BEGIN RECORDS PROVIDED

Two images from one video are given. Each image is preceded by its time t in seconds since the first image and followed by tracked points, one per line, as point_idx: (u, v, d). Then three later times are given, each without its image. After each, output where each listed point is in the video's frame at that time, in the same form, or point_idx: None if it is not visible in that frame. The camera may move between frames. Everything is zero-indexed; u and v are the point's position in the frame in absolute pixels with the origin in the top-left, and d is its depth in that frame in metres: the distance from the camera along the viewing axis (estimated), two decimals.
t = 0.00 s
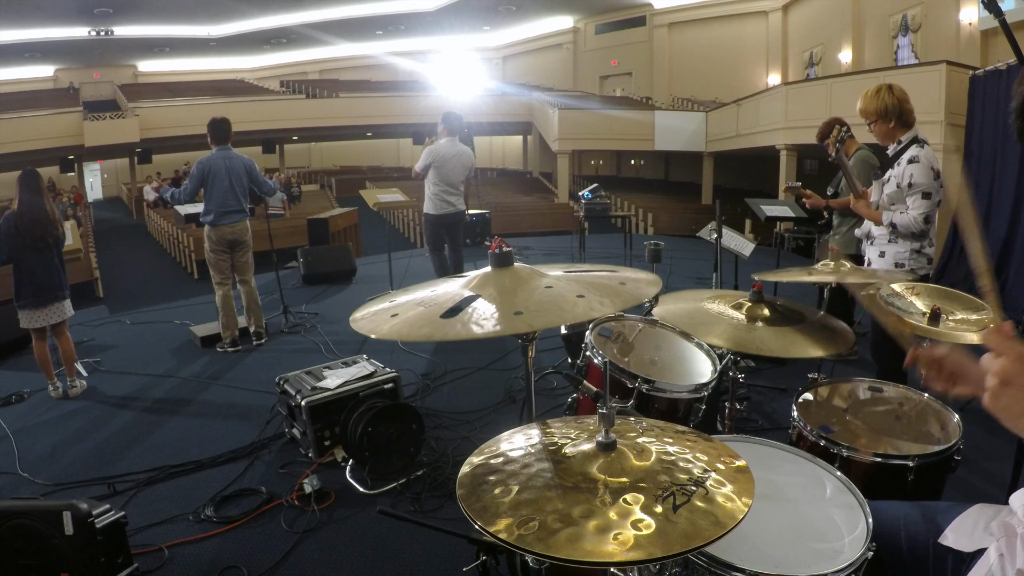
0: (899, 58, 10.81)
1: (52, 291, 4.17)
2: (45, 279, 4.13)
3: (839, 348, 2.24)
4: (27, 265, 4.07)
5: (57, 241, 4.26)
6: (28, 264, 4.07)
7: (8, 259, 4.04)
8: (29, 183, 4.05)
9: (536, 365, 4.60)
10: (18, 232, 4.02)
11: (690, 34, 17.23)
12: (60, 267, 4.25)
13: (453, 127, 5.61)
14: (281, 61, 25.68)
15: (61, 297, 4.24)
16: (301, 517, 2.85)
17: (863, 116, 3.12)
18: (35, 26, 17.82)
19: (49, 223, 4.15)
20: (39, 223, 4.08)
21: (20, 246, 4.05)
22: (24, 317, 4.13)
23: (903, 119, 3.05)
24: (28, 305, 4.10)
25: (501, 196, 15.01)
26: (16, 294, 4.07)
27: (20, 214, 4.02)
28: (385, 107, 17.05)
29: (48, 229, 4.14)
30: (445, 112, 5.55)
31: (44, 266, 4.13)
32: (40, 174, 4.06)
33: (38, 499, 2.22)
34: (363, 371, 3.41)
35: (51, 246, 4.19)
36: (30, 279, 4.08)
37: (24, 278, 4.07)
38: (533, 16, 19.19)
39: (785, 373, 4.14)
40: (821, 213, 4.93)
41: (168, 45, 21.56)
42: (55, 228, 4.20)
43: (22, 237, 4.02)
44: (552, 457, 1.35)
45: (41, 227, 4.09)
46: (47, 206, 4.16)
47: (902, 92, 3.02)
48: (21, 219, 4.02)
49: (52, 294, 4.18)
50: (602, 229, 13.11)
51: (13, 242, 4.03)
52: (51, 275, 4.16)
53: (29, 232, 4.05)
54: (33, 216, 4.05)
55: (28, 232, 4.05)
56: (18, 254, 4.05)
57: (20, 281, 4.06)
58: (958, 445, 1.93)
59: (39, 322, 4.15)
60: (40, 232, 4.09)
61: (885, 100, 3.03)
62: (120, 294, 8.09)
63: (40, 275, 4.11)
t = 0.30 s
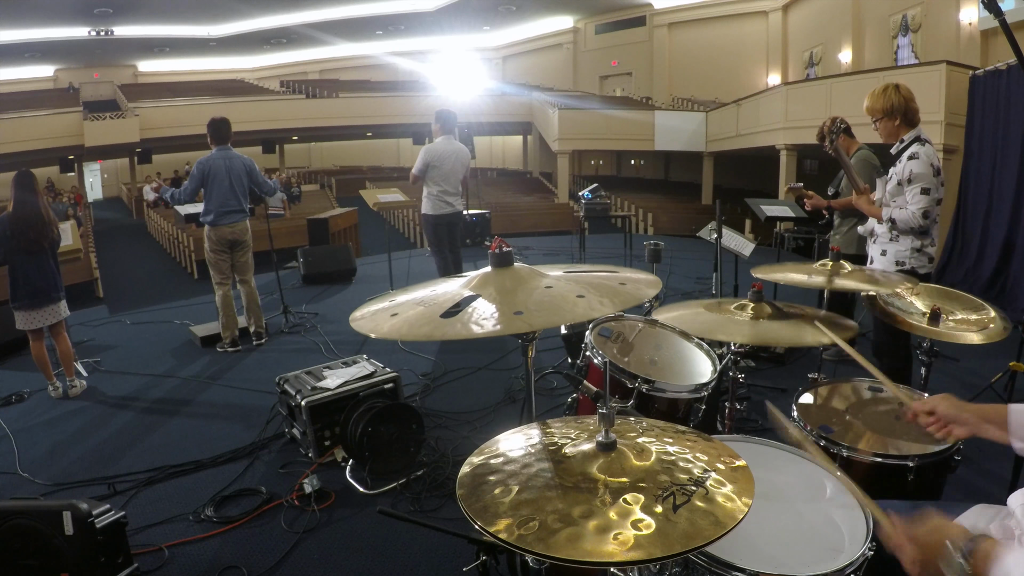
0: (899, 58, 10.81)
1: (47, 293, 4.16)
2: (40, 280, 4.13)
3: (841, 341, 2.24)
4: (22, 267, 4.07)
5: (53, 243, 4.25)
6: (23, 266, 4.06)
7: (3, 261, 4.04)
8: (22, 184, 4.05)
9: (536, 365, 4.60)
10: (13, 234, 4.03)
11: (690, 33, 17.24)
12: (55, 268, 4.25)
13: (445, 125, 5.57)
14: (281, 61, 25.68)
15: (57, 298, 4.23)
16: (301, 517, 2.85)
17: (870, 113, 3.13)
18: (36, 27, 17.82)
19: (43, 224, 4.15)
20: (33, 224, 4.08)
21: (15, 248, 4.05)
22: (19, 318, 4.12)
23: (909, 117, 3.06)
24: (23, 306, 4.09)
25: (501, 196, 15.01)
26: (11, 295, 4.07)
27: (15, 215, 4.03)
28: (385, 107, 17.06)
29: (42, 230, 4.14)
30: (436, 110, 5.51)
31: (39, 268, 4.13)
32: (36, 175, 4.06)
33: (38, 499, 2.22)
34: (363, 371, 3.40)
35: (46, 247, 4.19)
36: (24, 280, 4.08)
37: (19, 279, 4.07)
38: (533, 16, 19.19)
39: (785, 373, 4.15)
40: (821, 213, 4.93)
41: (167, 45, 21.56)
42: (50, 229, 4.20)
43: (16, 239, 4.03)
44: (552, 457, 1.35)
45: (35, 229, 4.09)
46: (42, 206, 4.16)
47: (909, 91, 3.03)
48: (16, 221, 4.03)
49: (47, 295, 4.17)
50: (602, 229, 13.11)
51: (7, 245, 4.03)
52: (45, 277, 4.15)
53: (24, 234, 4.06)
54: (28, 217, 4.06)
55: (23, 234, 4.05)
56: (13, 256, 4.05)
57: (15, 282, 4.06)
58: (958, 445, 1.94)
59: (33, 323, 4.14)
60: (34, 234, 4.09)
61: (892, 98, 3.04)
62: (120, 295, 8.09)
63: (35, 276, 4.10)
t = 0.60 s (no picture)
0: (899, 58, 10.82)
1: (44, 293, 4.16)
2: (37, 281, 4.13)
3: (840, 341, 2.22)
4: (19, 268, 4.07)
5: (50, 244, 4.25)
6: (19, 267, 4.06)
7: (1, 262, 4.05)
8: (20, 185, 4.06)
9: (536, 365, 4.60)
10: (10, 235, 4.04)
11: (690, 33, 17.25)
12: (53, 268, 4.25)
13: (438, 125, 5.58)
14: (281, 61, 25.69)
15: (54, 299, 4.22)
16: (301, 517, 2.85)
17: (872, 115, 3.12)
18: (35, 26, 17.82)
19: (37, 224, 4.14)
20: (28, 225, 4.09)
21: (11, 250, 4.05)
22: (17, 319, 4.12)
23: (912, 119, 3.06)
24: (20, 307, 4.09)
25: (501, 196, 15.02)
26: (9, 296, 4.07)
27: (11, 217, 4.04)
28: (386, 107, 17.07)
29: (38, 231, 4.14)
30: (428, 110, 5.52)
31: (35, 268, 4.12)
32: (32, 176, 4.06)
33: (37, 499, 2.22)
34: (363, 371, 3.40)
35: (43, 248, 4.19)
36: (21, 281, 4.08)
37: (16, 280, 4.07)
38: (533, 16, 19.19)
39: (785, 373, 4.15)
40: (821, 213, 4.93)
41: (167, 45, 21.56)
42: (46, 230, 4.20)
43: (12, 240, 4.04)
44: (552, 457, 1.35)
45: (31, 230, 4.09)
46: (36, 204, 4.15)
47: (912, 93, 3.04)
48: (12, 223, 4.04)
49: (44, 295, 4.16)
50: (602, 229, 13.12)
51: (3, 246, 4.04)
52: (42, 277, 4.15)
53: (20, 235, 4.06)
54: (23, 218, 4.06)
55: (19, 235, 4.06)
56: (9, 257, 4.06)
57: (12, 283, 4.06)
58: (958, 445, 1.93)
59: (32, 323, 4.14)
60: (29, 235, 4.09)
61: (895, 99, 3.04)
62: (120, 295, 8.09)
63: (32, 276, 4.10)
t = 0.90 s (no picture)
0: (899, 58, 10.82)
1: (44, 292, 4.15)
2: (37, 280, 4.12)
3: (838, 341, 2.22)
4: (18, 267, 4.07)
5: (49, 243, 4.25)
6: (18, 267, 4.06)
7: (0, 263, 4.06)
8: (17, 185, 4.06)
9: (536, 365, 4.60)
10: (9, 236, 4.05)
11: (690, 33, 17.24)
12: (53, 269, 4.24)
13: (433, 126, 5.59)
14: (281, 61, 25.69)
15: (55, 298, 4.21)
16: (301, 517, 2.85)
17: (881, 115, 3.12)
18: (35, 26, 17.81)
19: (34, 224, 4.13)
20: (26, 225, 4.09)
21: (9, 250, 4.05)
22: (19, 318, 4.13)
23: (921, 121, 3.06)
24: (21, 306, 4.09)
25: (500, 196, 15.02)
26: (10, 296, 4.08)
27: (10, 218, 4.05)
28: (385, 107, 17.06)
29: (37, 231, 4.13)
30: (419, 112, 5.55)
31: (34, 268, 4.11)
32: (28, 176, 4.06)
33: (37, 499, 2.22)
34: (363, 371, 3.40)
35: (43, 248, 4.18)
36: (20, 281, 4.07)
37: (16, 279, 4.07)
38: (533, 16, 19.19)
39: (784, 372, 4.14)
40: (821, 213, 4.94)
41: (167, 45, 21.55)
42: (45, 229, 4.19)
43: (11, 241, 4.05)
44: (552, 457, 1.35)
45: (28, 230, 4.09)
46: (33, 204, 4.15)
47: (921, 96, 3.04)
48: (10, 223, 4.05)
49: (44, 294, 4.16)
50: (602, 229, 13.12)
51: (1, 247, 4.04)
52: (42, 276, 4.14)
53: (18, 236, 4.06)
54: (21, 219, 4.07)
55: (17, 236, 4.06)
56: (7, 258, 4.05)
57: (12, 283, 4.06)
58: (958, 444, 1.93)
59: (33, 323, 4.13)
60: (28, 235, 4.09)
61: (907, 100, 3.03)
62: (119, 295, 8.09)
63: (31, 276, 4.10)
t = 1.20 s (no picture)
0: (899, 58, 10.82)
1: (47, 291, 4.18)
2: (40, 279, 4.14)
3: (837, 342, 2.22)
4: (21, 267, 4.08)
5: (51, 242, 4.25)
6: (21, 266, 4.06)
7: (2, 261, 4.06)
8: (19, 184, 4.05)
9: (536, 365, 4.60)
10: (10, 235, 4.04)
11: (690, 34, 17.24)
12: (55, 267, 4.25)
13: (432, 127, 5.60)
14: (281, 61, 25.68)
15: (57, 296, 4.24)
16: (301, 517, 2.85)
17: (896, 106, 3.09)
18: (35, 27, 17.80)
19: (37, 223, 4.13)
20: (28, 224, 4.08)
21: (12, 250, 4.05)
22: (22, 316, 4.15)
23: (931, 118, 3.06)
24: (24, 305, 4.11)
25: (501, 196, 15.02)
26: (13, 294, 4.09)
27: (11, 217, 4.04)
28: (386, 107, 17.06)
29: (39, 230, 4.13)
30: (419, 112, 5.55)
31: (37, 267, 4.12)
32: (30, 175, 4.05)
33: (37, 499, 2.22)
34: (363, 371, 3.40)
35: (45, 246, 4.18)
36: (22, 279, 4.09)
37: (19, 279, 4.08)
38: (533, 16, 19.19)
39: (785, 372, 4.15)
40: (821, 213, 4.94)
41: (167, 46, 21.55)
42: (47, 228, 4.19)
43: (13, 240, 4.04)
44: (552, 457, 1.35)
45: (30, 229, 4.08)
46: (35, 205, 4.14)
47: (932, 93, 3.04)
48: (12, 221, 4.04)
49: (47, 293, 4.18)
50: (602, 229, 13.11)
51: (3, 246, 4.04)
52: (45, 275, 4.16)
53: (19, 235, 4.05)
54: (23, 217, 4.06)
55: (19, 235, 4.05)
56: (9, 257, 4.05)
57: (14, 282, 4.07)
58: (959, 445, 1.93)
59: (37, 321, 4.16)
60: (30, 235, 4.08)
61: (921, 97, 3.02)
62: (119, 295, 8.09)
63: (33, 275, 4.10)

END RECORDS PROVIDED

**YOUR OBJECTIVE**
Give back exactly the lines of the listing above that run from the line with "21: (15, 248, 4.05)" to the line with "32: (36, 175, 4.06)", inclusive.

**ANSWER TO THIS EXERCISE**
21: (15, 248, 4.05)
22: (19, 318, 4.12)
23: (909, 117, 3.06)
24: (23, 306, 4.09)
25: (501, 196, 15.01)
26: (11, 295, 4.07)
27: (15, 215, 4.03)
28: (385, 107, 17.06)
29: (42, 230, 4.14)
30: (436, 110, 5.51)
31: (39, 268, 4.13)
32: (36, 175, 4.06)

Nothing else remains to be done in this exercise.